(Stored data entries)
• • • •

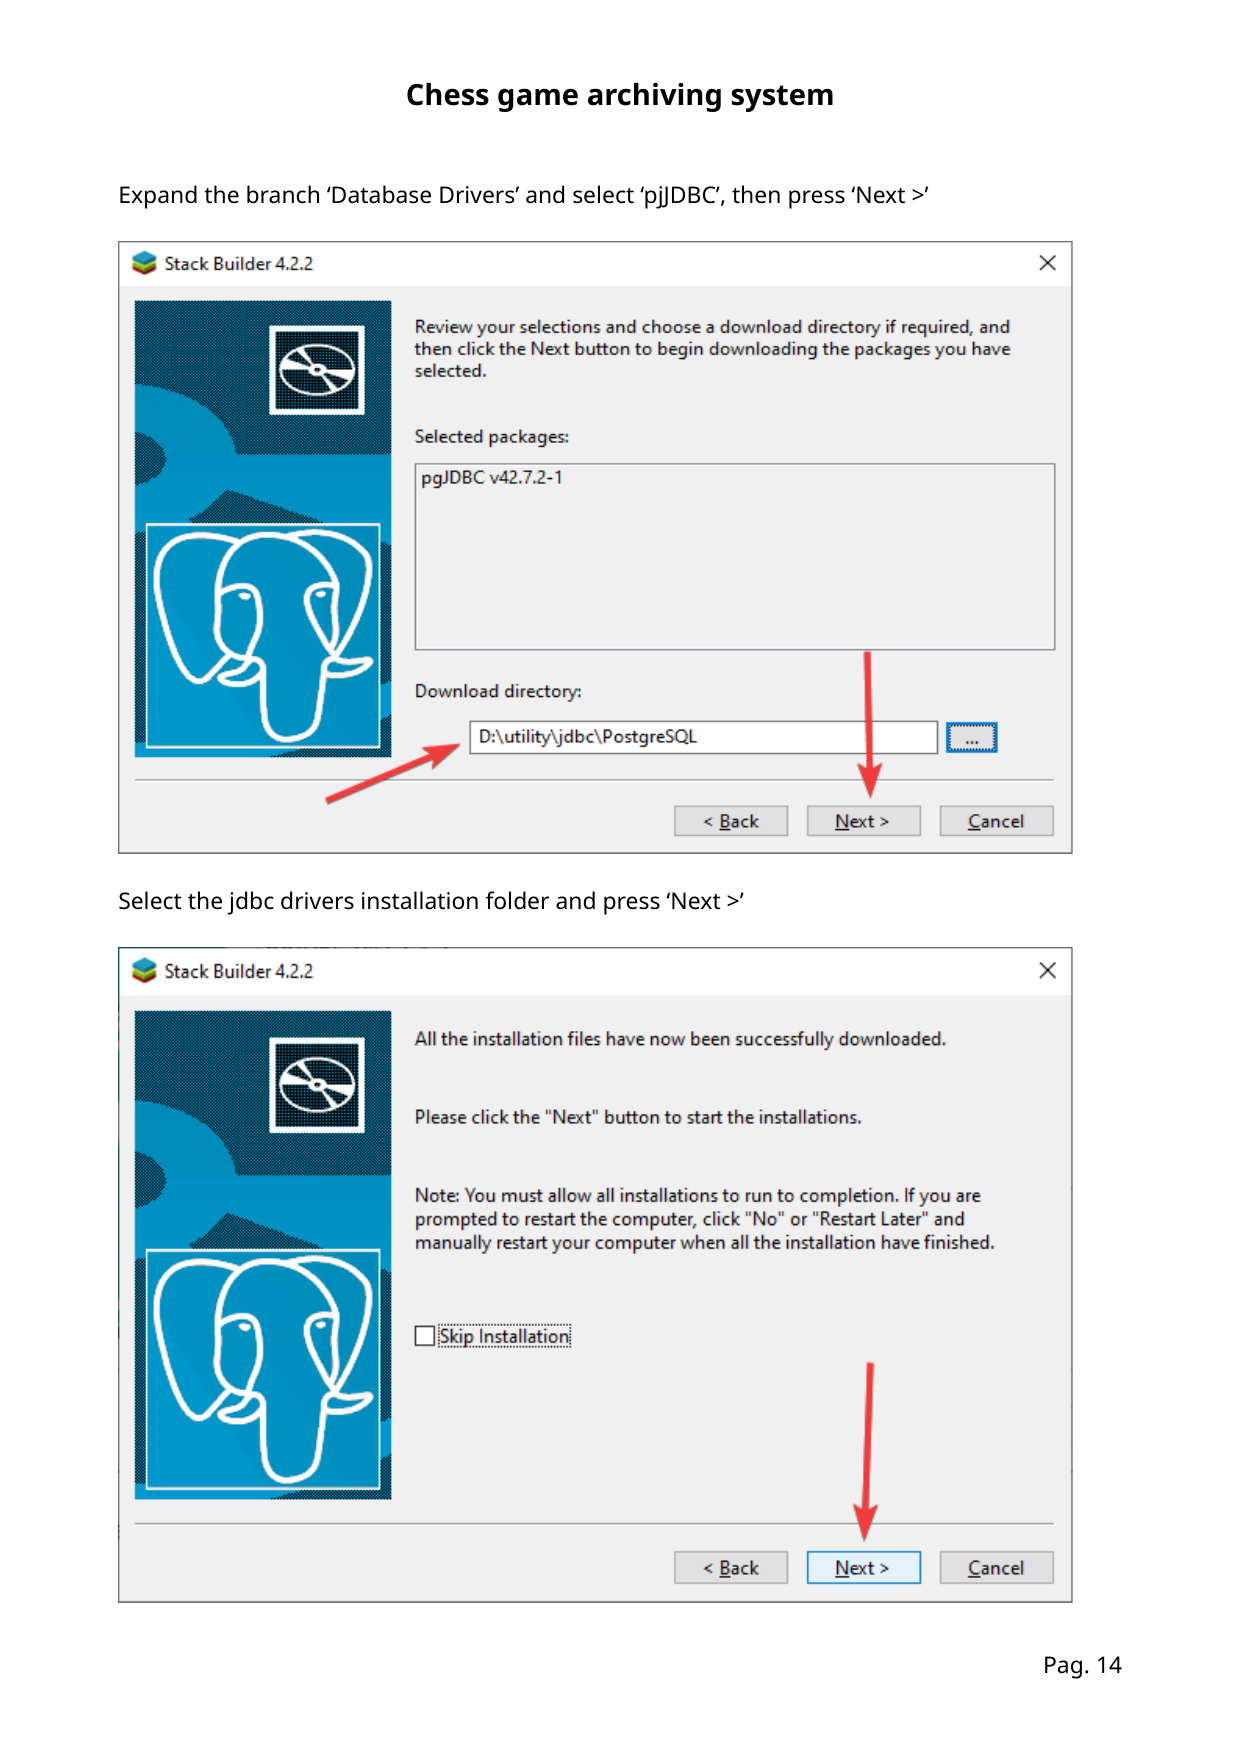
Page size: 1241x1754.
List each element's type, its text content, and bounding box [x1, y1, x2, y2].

text Expand the branch ‘Database Drivers’ and select ‘pjJDBC’, then press ‘Next >’ [118, 179, 1122, 210]
picture [118, 947, 1073, 1603]
text Select the jdbc drivers installation folder and press ‘Next >’ [118, 885, 1122, 916]
picture [118, 241, 1073, 854]
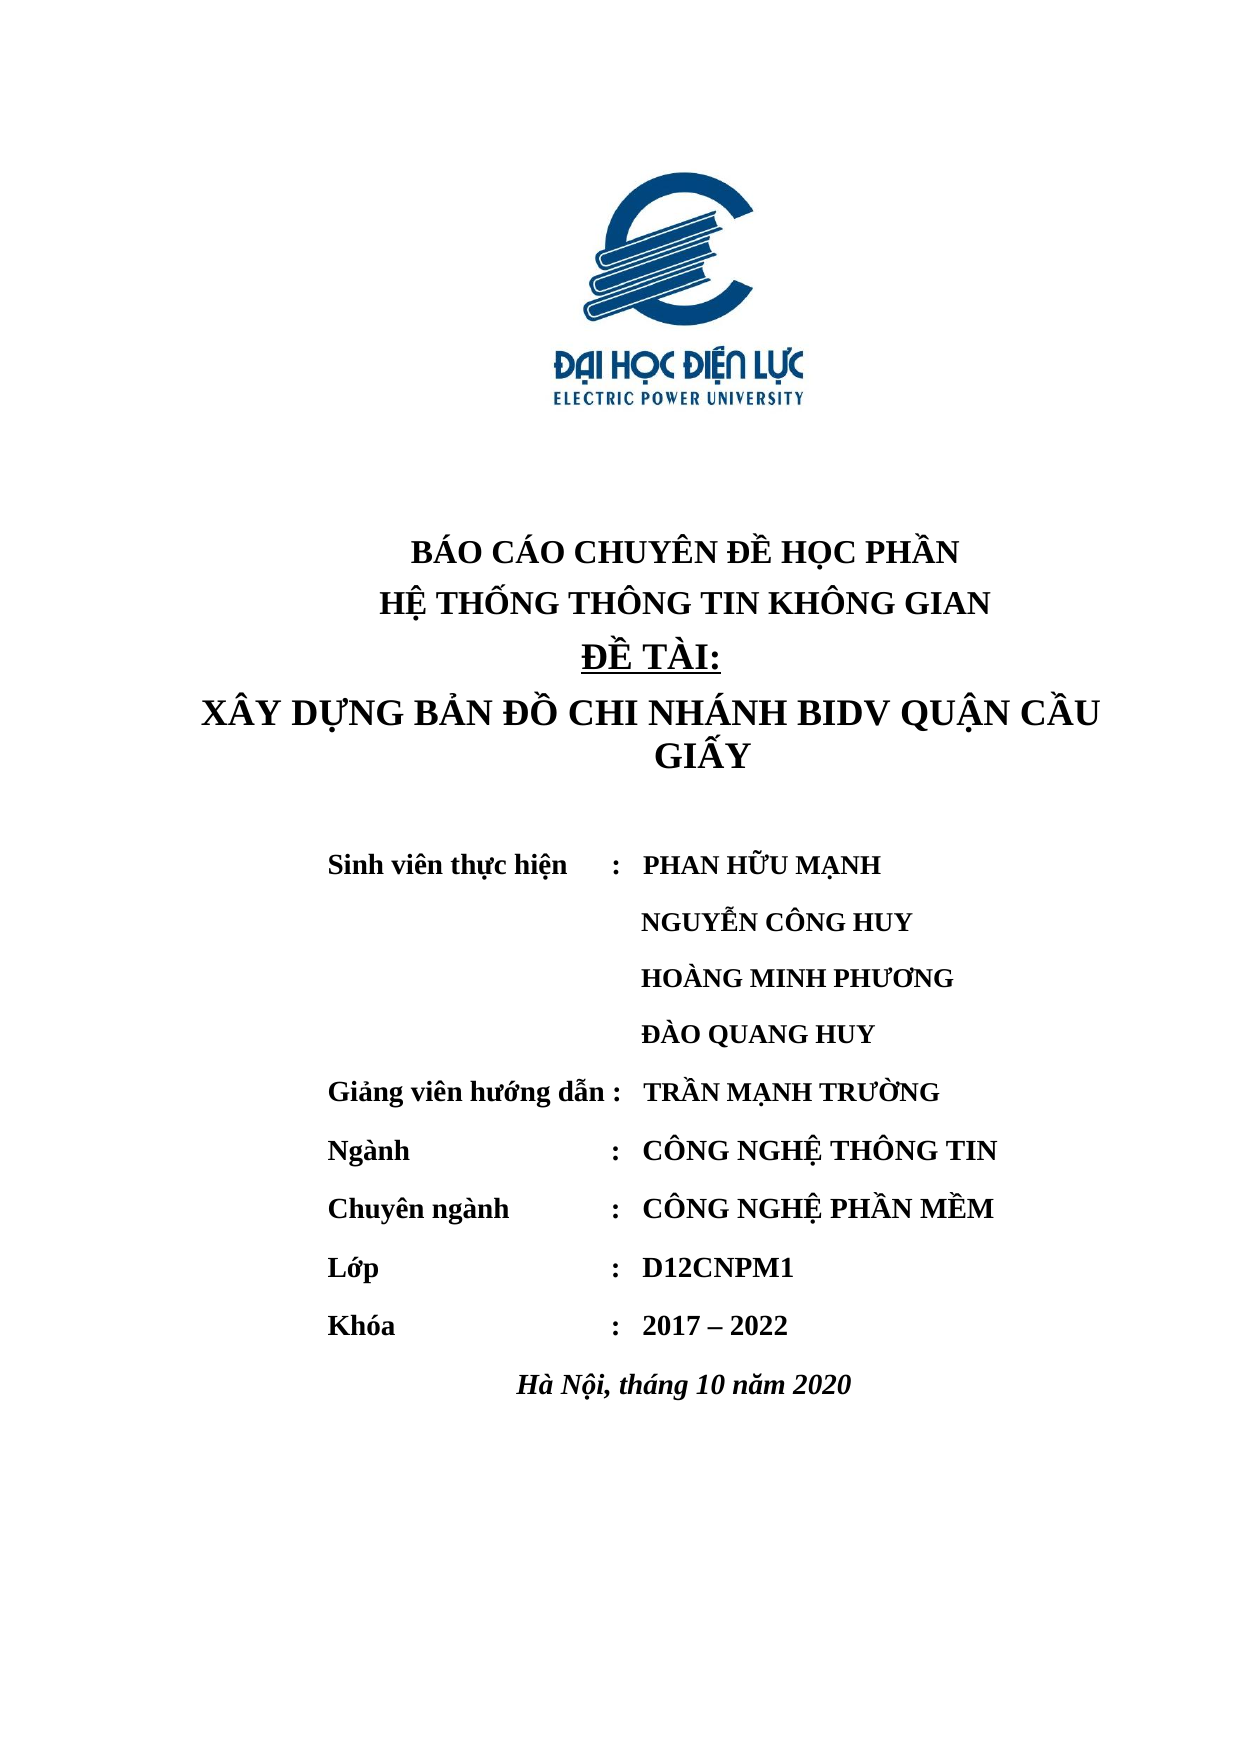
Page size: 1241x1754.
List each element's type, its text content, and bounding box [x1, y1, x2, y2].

• • • •

**ACTION ITEM**:
An exact reproduction of the data above is required, with every picture removed.

**EXERCISE RESPONSE**:
Page size: 1241x1754.
List each element's type, its text content, and bounding box [x1, y1, x2, y2].

text Expand the branch ‘Database Drivers’ and select ‘pjJDBC’, then press ‘Next >’ [118, 179, 1122, 210]
picture [118, 947, 1073, 1603]
text Select the jdbc drivers installation folder and press ‘Next >’ [118, 885, 1122, 916]
picture [118, 241, 1073, 854]
Page size: 1241x1754.
List each element's type, its text content, and bounding box [x1, y1, x2, y2].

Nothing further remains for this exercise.